In that case, the landlords, who were in occupation of the upper floors of the building for residential purpose, sought for eviction of the tenant from the ground floor portion which was let out for a non-residential purpose, for starting business in hardware, paints etc., by them. It was held that Section 18 was not a bar and the landlords were entitled for an order of eviction. In this decision, the Division Bench judgment in P. Venkatakrishna Rao v. Dr. B. Seetharam (supra) was also considered. In Maulavi ARFA and Company v. Jayakrishna, , the Apex Court, while dealing with a case arising under the provisions of the W.B. PremisesTenancy Act (12 of 1956) held that there is no bar in law in the way of the landlord requiring the business premises for his residential occupation and vice versa provided the premises is capable of being put to different uses. I do not, therefore, find any force in the contention of the learned Counsel for the petitioner.
7. In my view, the matter can be looked at in another angle also. According to the definition of a building in Section 2(iii) of the Act, 'building' means any house or hut or part of a house or hut, let or to be let separately for residential or non-residential purposes. According to this definition, the suit premises which is part of a bigger building and which has been separately let out for a non-residential purpose can, therefore, be regarded as a non-residential building for the purpose of the present case. As such there is no legal impediment for landlady to seek possession of the same for the purpose of the business, which is proposed to be commenced by her son. In this view of the matter also I do not find any infirmity in the impugned orders.
8. Coming to the question whether the requirement pleaded by the landlady is bona fide or not, it is true that the burden is on the landlady to establish the truth and bona fides of the said requirement. It is well settled that bona fide requirement is something more than a mere wish or whim or fancy though proof of absolute necessity is not required. Both the Courts below, on a consideration of the evidence and also the facts and circumstances of the case, have concurrently found that the requirement pleaded by the landlady is true and bona fide. I do not find any valid grounds to interfere with the said concurrent finding of fact reached by the two Courts below. The learned Counsel, however, contended that the falsity of the plea of the landlady is proved by the fact that another shop room whichfell vacant during the pendency of the proceedings was re-let out to an Ayurvedic shop.

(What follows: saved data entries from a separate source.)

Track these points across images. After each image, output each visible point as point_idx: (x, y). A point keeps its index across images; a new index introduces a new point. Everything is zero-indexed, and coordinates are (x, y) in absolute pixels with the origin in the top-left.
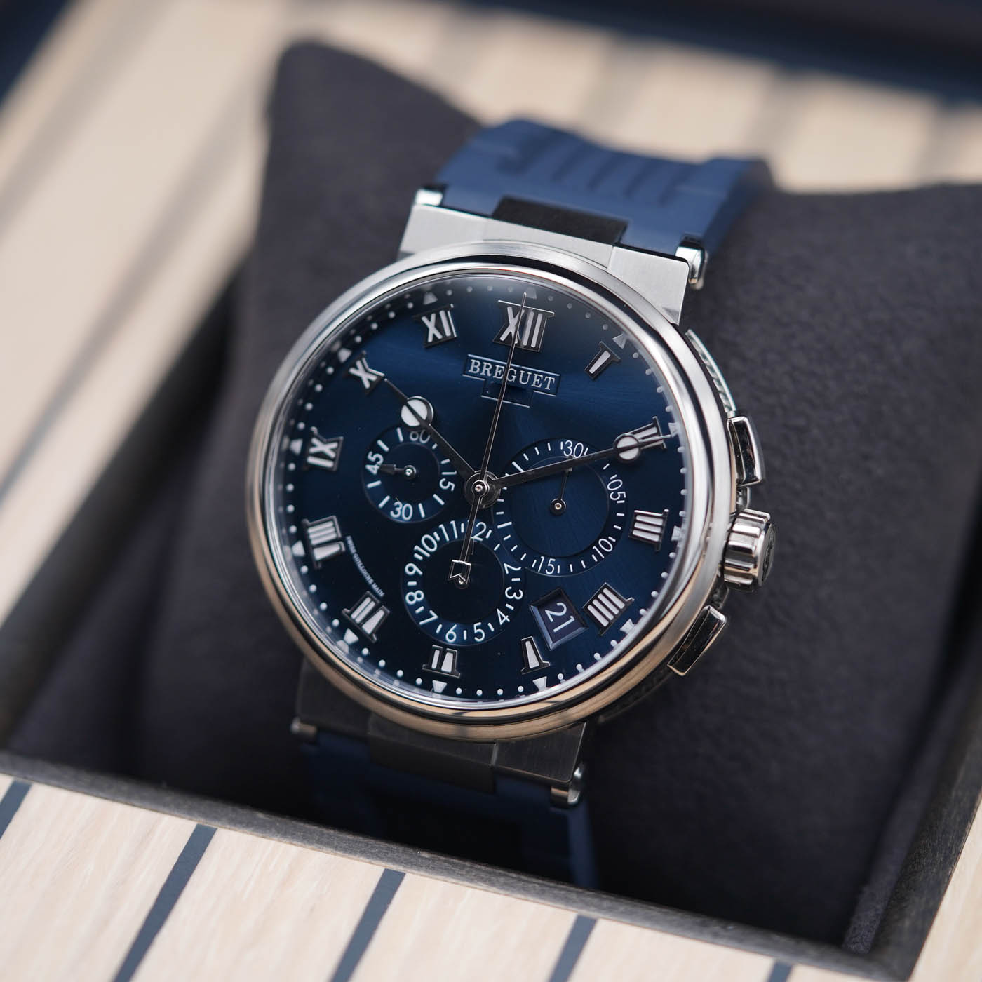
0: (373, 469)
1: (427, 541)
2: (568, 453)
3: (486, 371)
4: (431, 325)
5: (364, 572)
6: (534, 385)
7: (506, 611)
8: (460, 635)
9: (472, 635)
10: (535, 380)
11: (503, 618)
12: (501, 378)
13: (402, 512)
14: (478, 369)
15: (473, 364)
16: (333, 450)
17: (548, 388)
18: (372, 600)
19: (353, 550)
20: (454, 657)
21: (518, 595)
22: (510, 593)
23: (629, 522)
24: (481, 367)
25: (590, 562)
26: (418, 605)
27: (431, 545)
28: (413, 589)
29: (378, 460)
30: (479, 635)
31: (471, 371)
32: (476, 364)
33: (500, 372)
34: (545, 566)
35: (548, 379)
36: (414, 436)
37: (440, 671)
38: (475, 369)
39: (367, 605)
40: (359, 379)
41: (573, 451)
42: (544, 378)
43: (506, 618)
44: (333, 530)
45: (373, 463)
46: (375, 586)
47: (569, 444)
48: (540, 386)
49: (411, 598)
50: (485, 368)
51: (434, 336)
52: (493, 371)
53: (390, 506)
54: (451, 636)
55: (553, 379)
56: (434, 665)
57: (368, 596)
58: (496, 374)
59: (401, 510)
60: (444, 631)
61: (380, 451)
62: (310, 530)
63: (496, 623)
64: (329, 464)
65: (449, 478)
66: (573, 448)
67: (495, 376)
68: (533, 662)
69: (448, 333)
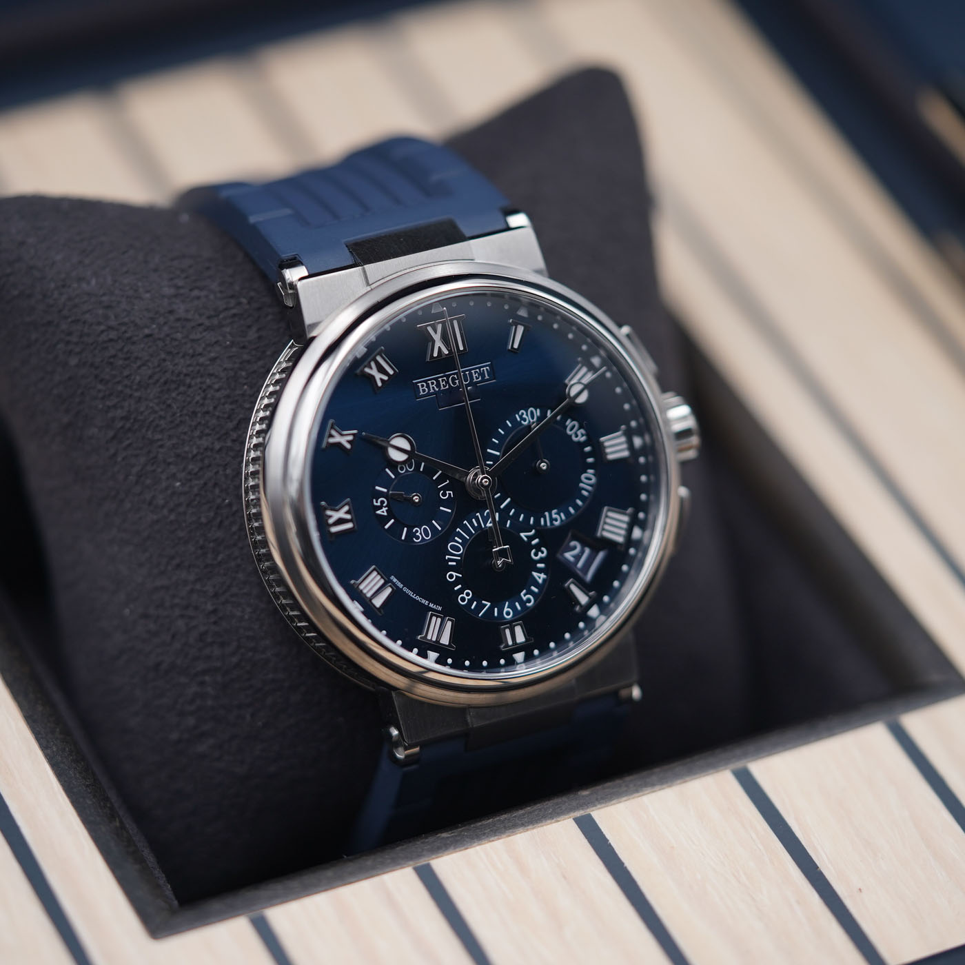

But it appears from the evidence of PW1 that the said shop was let out to the Ayurvedic shop in the year 1981 initially for a period of five years and subsequently the agreement is renewed for another five years. It is, therefore, not a case where the other shop room fell actually vacant and instead of occupying the same, it was let out by the landlady. I, do not, therefore, find any substance in this submission as well.
9. For all the aforesaid reasons, I do not find any merit in the CRP and it is accordingly dismissed but without costs. Having regard to the facts and circumstances of the case, the petitioner is granted three months' time from today for vacating the suit premises.